» **Data entries**
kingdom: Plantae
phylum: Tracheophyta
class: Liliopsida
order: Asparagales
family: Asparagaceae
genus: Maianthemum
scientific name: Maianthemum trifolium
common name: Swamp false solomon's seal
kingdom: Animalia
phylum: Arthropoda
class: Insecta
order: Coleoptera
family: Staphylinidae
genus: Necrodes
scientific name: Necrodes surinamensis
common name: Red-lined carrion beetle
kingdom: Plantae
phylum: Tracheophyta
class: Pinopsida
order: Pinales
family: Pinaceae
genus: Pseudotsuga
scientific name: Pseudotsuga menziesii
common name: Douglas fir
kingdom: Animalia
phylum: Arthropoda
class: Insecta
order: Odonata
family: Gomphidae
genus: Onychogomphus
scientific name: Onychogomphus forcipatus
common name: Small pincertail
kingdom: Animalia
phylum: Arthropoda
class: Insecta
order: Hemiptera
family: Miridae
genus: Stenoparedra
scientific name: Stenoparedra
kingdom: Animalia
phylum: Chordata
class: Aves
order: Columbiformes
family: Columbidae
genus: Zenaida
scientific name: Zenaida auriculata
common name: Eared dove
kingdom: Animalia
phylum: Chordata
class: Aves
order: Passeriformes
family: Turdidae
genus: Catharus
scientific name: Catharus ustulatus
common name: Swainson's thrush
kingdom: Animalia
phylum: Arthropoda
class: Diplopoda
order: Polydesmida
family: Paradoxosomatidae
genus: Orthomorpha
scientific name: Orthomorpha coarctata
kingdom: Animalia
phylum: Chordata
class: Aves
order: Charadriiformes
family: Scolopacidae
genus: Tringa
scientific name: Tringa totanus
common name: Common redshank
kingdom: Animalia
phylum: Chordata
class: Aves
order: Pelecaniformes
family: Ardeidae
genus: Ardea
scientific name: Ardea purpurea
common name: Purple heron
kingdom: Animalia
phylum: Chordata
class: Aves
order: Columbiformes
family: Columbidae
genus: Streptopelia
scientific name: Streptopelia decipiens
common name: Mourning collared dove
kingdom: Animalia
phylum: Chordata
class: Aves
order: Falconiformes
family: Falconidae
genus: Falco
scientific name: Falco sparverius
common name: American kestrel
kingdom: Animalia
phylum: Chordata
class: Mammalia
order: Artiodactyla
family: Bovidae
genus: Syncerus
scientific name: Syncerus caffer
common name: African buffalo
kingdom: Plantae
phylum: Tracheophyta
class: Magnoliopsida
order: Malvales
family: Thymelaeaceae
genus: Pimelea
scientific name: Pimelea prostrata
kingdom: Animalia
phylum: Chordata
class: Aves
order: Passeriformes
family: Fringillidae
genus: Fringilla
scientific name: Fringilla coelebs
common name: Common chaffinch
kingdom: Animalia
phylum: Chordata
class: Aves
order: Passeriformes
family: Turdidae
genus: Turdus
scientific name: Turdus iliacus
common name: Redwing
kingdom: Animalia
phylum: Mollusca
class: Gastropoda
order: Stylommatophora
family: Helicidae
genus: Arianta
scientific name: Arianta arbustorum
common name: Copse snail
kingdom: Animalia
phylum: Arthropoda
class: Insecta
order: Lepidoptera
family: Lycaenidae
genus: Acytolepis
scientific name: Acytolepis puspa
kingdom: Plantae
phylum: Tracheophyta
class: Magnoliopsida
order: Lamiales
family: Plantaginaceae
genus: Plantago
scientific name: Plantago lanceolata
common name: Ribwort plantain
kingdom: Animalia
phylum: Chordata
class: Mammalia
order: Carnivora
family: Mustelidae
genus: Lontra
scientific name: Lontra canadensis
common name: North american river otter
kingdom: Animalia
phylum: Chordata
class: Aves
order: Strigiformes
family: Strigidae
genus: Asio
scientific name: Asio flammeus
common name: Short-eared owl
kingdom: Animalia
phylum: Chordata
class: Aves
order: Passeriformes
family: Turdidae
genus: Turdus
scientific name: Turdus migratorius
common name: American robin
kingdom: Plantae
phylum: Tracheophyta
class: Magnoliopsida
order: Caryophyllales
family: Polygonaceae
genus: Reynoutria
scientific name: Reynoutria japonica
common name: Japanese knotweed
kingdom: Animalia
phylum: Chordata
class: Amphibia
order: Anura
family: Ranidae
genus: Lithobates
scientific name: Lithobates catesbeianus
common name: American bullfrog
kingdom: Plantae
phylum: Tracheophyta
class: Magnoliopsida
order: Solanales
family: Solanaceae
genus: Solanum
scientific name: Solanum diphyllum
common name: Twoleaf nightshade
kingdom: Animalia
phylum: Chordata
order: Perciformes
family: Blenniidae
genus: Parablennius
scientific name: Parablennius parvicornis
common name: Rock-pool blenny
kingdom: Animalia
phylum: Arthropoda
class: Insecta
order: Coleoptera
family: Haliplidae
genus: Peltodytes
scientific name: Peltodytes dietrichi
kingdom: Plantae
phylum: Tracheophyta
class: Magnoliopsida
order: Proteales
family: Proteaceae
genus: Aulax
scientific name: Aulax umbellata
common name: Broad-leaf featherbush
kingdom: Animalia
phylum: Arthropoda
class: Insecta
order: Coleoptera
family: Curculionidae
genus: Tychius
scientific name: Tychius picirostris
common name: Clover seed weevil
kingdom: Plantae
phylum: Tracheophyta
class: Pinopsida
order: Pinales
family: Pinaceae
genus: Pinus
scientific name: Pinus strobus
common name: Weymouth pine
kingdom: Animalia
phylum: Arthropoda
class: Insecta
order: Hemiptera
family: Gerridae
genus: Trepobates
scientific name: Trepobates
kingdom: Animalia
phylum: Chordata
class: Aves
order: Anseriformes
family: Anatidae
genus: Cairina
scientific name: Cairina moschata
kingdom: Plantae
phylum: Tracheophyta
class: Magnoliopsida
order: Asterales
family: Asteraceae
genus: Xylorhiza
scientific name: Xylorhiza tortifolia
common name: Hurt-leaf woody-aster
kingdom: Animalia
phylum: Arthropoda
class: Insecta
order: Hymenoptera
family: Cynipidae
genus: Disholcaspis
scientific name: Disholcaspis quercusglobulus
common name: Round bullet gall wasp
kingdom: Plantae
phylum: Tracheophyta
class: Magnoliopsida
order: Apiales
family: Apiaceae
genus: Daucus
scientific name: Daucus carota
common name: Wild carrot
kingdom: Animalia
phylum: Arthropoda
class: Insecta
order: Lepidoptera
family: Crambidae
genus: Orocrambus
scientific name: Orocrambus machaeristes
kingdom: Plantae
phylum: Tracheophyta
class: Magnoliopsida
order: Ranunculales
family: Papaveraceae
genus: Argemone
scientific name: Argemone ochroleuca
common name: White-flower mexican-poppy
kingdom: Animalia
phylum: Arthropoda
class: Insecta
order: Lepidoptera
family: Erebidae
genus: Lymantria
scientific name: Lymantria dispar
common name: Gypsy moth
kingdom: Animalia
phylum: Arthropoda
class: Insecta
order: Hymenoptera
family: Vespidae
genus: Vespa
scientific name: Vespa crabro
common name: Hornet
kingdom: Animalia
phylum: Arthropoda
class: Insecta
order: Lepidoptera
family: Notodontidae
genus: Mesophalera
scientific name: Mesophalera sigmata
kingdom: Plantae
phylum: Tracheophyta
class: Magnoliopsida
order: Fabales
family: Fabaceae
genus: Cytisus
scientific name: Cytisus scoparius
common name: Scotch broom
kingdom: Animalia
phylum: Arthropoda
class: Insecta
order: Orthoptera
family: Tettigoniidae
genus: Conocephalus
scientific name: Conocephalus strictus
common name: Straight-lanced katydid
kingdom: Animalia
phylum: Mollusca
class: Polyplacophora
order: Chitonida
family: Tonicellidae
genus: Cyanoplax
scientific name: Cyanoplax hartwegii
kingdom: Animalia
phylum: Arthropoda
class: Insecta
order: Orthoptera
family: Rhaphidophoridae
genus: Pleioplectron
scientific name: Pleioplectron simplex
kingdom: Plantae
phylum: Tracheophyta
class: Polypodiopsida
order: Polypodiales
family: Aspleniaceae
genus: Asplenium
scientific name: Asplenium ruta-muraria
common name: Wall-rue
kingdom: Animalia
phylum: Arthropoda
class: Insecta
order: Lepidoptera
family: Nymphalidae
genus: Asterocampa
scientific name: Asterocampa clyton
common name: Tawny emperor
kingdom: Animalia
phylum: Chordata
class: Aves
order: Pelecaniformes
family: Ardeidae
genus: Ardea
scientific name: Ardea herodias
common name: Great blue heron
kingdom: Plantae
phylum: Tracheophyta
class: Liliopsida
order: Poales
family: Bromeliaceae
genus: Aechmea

» **Directions**
Can you quote the lines above word for word, beginning with the line that contains "common name: Red-lined carrion beetle" and continuing through the line that contains "genus: Stenoparedra"?

» **Output below**
common name: Red-lined carrion beetle
kingdom: Plantae
phylum: Tracheophyta
class: Pinopsida
order: Pinales
family: Pinaceae
genus: Pseudotsuga
scientific name: Pseudotsuga menziesii
common name: Douglas fir
kingdom: Animalia
phylum: Arthropoda
class: Insecta
order: Odonata
family: Gomphidae
genus: Onychogomphus
scientific name: Onychogomphus forcipatus
common name: Small pincertail
kingdom: Animalia
phylum: Arthropoda
class: Insecta
order: Hemiptera
family: Miridae
genus: Stenoparedra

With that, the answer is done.